_Trecho do documento_.

---------------

Lula3 e a Oposição
Gilmar Mendes Lourenço.
A regra de convivência política nas democracias modernas, escoradas em convergências e divergências implícitas no fenômeno de permanente pluralidade de ideias e cotejo de posições, aprofundado pelas chances de alternância de poder, expressa a natureza de rara obtenção de maioria parlamentar pela corrente vencedora das eleições.
Especificamente o não domínio instantâneo e automático da casa de leis pelo executivo determina a necessidade de realização de esforços para estabelecimento de diálogos e negociações maduras visando à montagem de uma coalização de forças destinada à viabilização da governabilidade.
Os casos mais recentes, observados nos pleitos majoritários acontecidos nas principais nações europeias, especificamente França, Itália, Espanha e Portugal, servem como referência do apreciável conjunto de complexidades que envolve as transições democráticas em clima de acirramento das tensões notadamente entre as correntes extremas do espectro ideológico.

---------------

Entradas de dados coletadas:
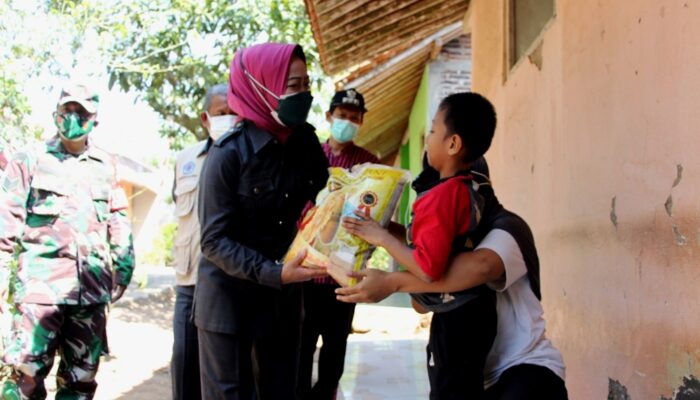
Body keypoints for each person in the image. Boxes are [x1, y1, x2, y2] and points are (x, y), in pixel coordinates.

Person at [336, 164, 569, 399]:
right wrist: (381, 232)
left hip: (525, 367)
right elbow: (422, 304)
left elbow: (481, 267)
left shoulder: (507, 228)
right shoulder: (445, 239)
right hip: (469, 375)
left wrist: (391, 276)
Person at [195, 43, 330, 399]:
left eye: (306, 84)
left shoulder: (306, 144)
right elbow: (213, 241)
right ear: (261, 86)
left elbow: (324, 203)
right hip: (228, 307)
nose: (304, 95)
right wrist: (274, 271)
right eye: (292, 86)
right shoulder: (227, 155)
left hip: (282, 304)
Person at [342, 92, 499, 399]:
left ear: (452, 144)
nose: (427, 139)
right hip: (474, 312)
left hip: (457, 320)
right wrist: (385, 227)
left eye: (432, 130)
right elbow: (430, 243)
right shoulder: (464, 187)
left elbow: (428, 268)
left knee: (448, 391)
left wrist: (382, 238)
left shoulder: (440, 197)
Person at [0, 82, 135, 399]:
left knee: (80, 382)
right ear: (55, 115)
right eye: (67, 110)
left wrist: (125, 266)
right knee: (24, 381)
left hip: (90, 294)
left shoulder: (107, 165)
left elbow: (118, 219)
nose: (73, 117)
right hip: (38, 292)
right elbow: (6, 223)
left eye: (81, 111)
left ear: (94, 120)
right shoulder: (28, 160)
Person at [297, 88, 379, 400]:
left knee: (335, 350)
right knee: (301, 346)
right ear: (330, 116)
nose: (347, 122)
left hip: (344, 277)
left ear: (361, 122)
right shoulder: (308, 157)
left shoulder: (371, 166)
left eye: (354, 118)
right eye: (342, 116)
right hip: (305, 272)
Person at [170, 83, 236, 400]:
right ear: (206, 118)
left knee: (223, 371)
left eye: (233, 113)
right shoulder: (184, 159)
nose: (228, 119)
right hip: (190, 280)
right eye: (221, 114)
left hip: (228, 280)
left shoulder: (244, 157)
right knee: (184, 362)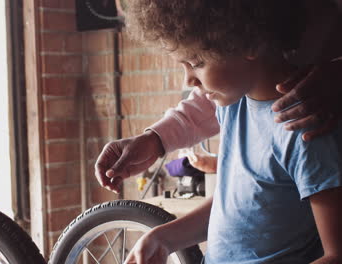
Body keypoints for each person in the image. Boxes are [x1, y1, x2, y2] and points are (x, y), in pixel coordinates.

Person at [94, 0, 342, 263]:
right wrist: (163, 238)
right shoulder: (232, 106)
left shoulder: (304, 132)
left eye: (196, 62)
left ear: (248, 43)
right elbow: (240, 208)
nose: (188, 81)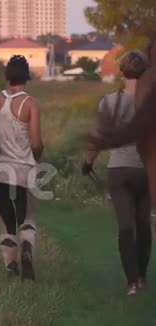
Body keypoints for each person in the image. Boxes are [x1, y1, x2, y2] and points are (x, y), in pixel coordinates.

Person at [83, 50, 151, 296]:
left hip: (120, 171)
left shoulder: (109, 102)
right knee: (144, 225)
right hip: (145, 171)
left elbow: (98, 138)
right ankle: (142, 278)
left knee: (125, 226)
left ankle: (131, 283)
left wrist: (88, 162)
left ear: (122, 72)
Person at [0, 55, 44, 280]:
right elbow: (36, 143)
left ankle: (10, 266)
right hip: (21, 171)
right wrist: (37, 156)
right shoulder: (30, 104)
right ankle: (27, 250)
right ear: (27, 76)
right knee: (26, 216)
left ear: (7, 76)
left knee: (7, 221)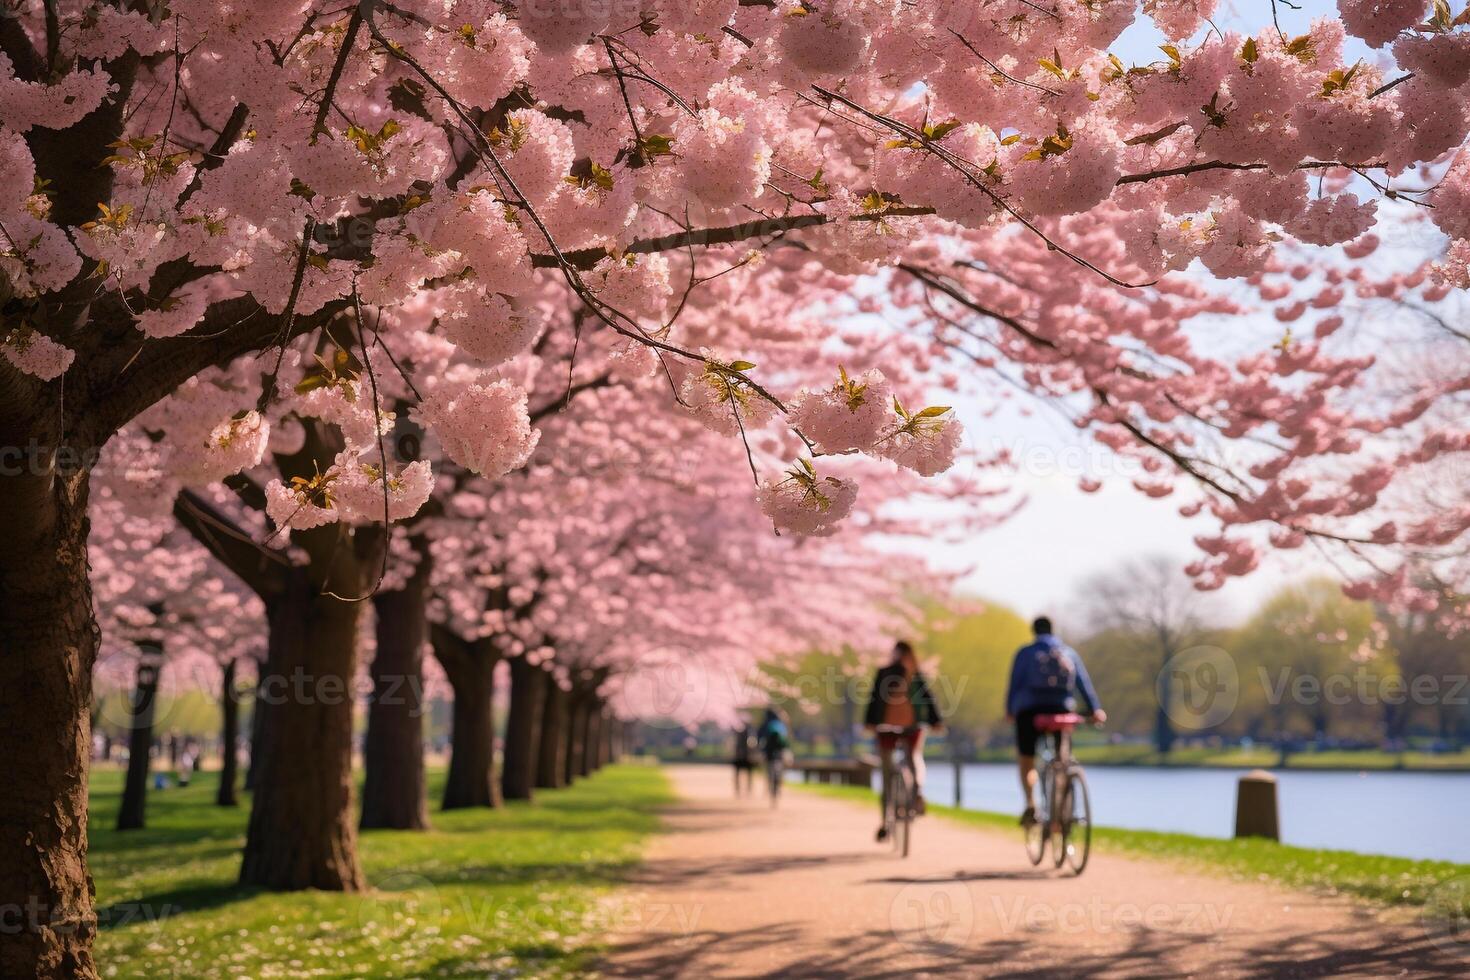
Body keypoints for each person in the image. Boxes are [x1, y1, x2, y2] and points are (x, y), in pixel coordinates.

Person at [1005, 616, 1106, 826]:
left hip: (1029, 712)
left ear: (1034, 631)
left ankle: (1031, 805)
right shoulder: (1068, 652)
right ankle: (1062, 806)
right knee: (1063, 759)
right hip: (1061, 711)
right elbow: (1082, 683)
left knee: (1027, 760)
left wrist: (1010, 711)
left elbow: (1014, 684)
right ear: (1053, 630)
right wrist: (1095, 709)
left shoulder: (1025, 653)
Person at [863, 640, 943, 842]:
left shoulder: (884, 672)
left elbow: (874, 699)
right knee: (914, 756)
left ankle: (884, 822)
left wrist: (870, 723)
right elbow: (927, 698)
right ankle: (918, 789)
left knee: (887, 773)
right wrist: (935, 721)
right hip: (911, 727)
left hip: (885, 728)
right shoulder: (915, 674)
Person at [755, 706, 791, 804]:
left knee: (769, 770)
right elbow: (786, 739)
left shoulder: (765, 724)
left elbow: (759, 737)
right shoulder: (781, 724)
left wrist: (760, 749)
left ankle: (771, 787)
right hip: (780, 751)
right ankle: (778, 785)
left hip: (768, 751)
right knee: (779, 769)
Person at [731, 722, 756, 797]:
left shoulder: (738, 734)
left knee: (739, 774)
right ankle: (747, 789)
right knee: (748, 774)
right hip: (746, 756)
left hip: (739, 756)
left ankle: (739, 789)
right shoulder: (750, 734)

---------------

Quais nações europeias o trecho sobre Lula3 e a oposição aponta como casos mais recentes de pleitos majoritários? Os itens não têm nenhum papel nesta atividade.

_Problema resolvido_.
França, Itália, Espanha e Portugal.